In summary, I would like to know what exactly is $\nabla \Phi ^{-1}$ which appears in mirror descent algorithm's update rule.
The inverse operator for the gradient is the gradient of the convex conjugate ($\nabla \Phi^\star \equiv (\nabla \Phi)^{-1}$).
The convex conjugate is given by
$$\Phi^\star(y) = \sup_{x}\, (\langle x,y\rangle - \Phi(x)) $$
if you can come up with an explicit form of the convex conjugate in your case then taking the gradient has $\nabla \Phi^\star \equiv (\nabla \Phi)^{-1}$. (I'm shoving some technicalities under the rug, cf.
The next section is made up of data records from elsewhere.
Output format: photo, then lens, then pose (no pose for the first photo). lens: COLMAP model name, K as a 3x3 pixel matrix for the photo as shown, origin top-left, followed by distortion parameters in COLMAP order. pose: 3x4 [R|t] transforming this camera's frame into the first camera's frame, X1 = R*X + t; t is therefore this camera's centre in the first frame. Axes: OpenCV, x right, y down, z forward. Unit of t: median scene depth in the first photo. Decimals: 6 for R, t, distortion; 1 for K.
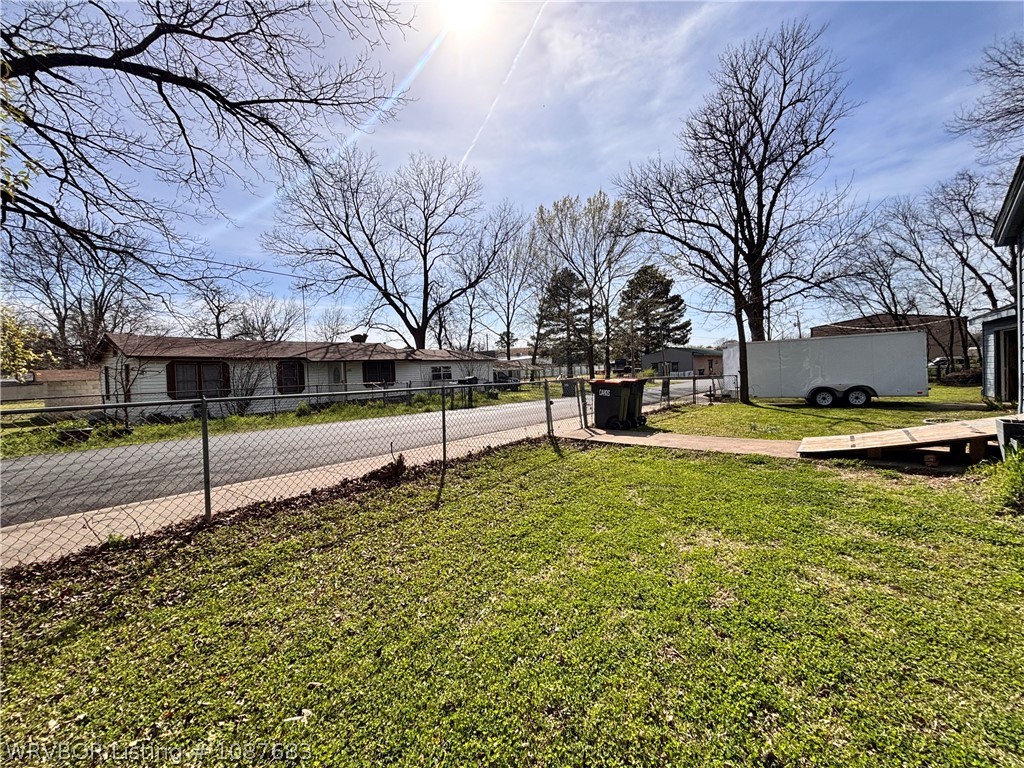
lens RADIAL K [[411.4, 0, 512.1], [0, 411.4, 379.0], [0, 0, 1]] dist [-0.013641, 0.004274]
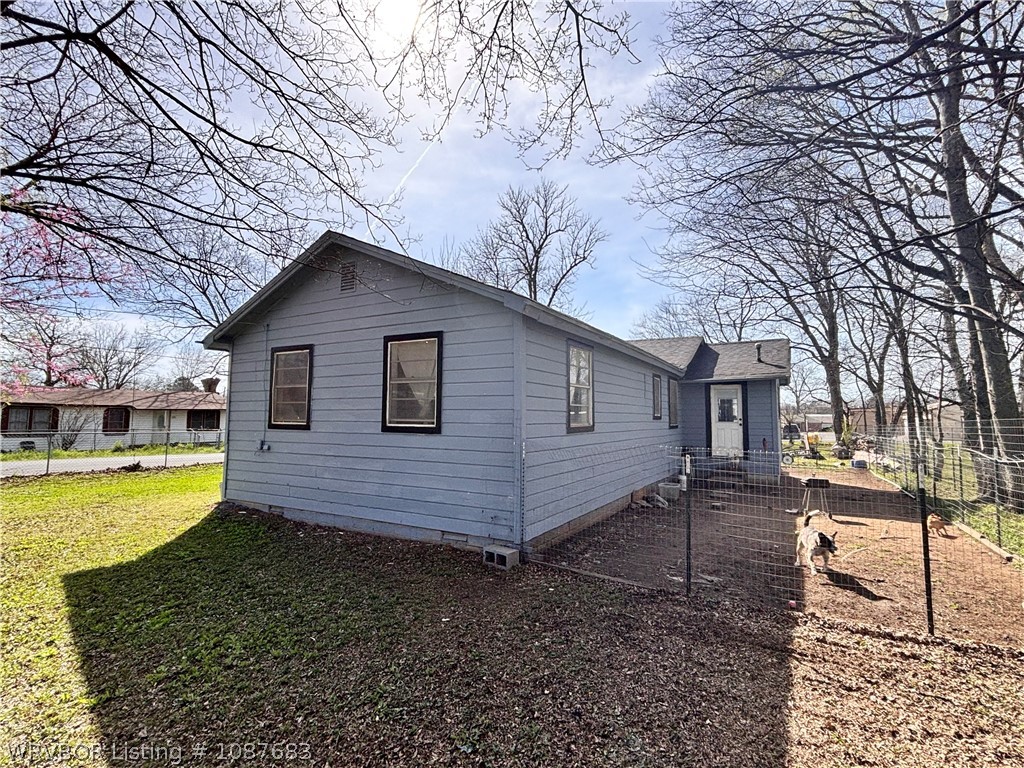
lens RADIAL K [[484.1, 0, 514.8], [0, 484.1, 373.4], [0, 0, 1]] dist [0.021912, -0.017757]
pose [[0.987788, 0.050846, 0.147275, 0.381272], [-0.033443, 0.992412, -0.118323, -0.015007], [-0.152174, 0.111952, 0.981993, -0.569854]]
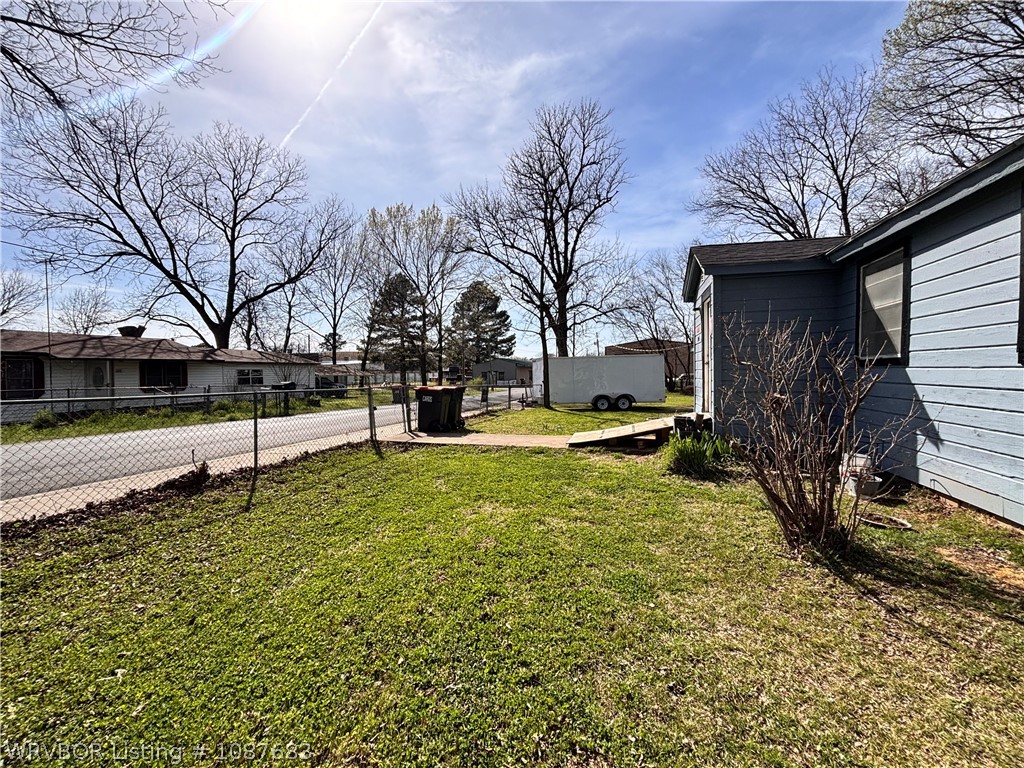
lens RADIAL K [[411.4, 0, 512.1], [0, 411.4, 379.0], [0, 0, 1]] dist [-0.013641, 0.004274]
pose [[0.920878, 0.020655, 0.389304, 0.004292], [-0.013745, 0.999695, -0.020527, -0.000064], [-0.389609, 0.013552, 0.920881, -0.042649]]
Rockafellar, Convex Analysis for all the nice theory).
Indeed, let's say the sup is achieved at $x^\star$ so that $\Phi^\star(y)=\langle x^\star,y\rangle - \Phi(x^\star)$ then the first order optimality condition gives
$$ y = \nabla \Phi(x^\star) $$
showing that $(\nabla \Phi)^{-1}(y) = x^\star=\nabla \Phi^\star(y)$.
So another way to frame the problem is that you need to find the argument:
$$ (\nabla\Phi)^{-1}(y) = \arg\sup_x \,(\langle x,y\rangle - \Phi(x)) .$$
I'm not sure if in your case you can find an explicit form for this (though I haven't tried hard). However in a numerical setting you could solve this approximately which would lead to a two-step mechanism not unlike primal-dual solvers.